- **Your instructions**:
Below are the records. State how many of their lines contain "aliases", with nothing else.

- **Input material**:
*** Begin section ***

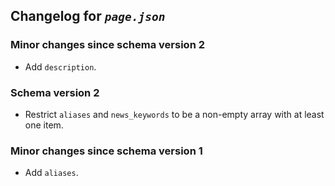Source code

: ## Changelog for *`page.json`*

### Minor changes since schema version 2

* Add `description`.

### Schema version 2

* Restrict `aliases` and `news_keywords` to be a non-empty array with at least one item.

### Minor changes since schema version 1

* Add `aliases`.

*** End section ***

- **Result for this exercise**:
2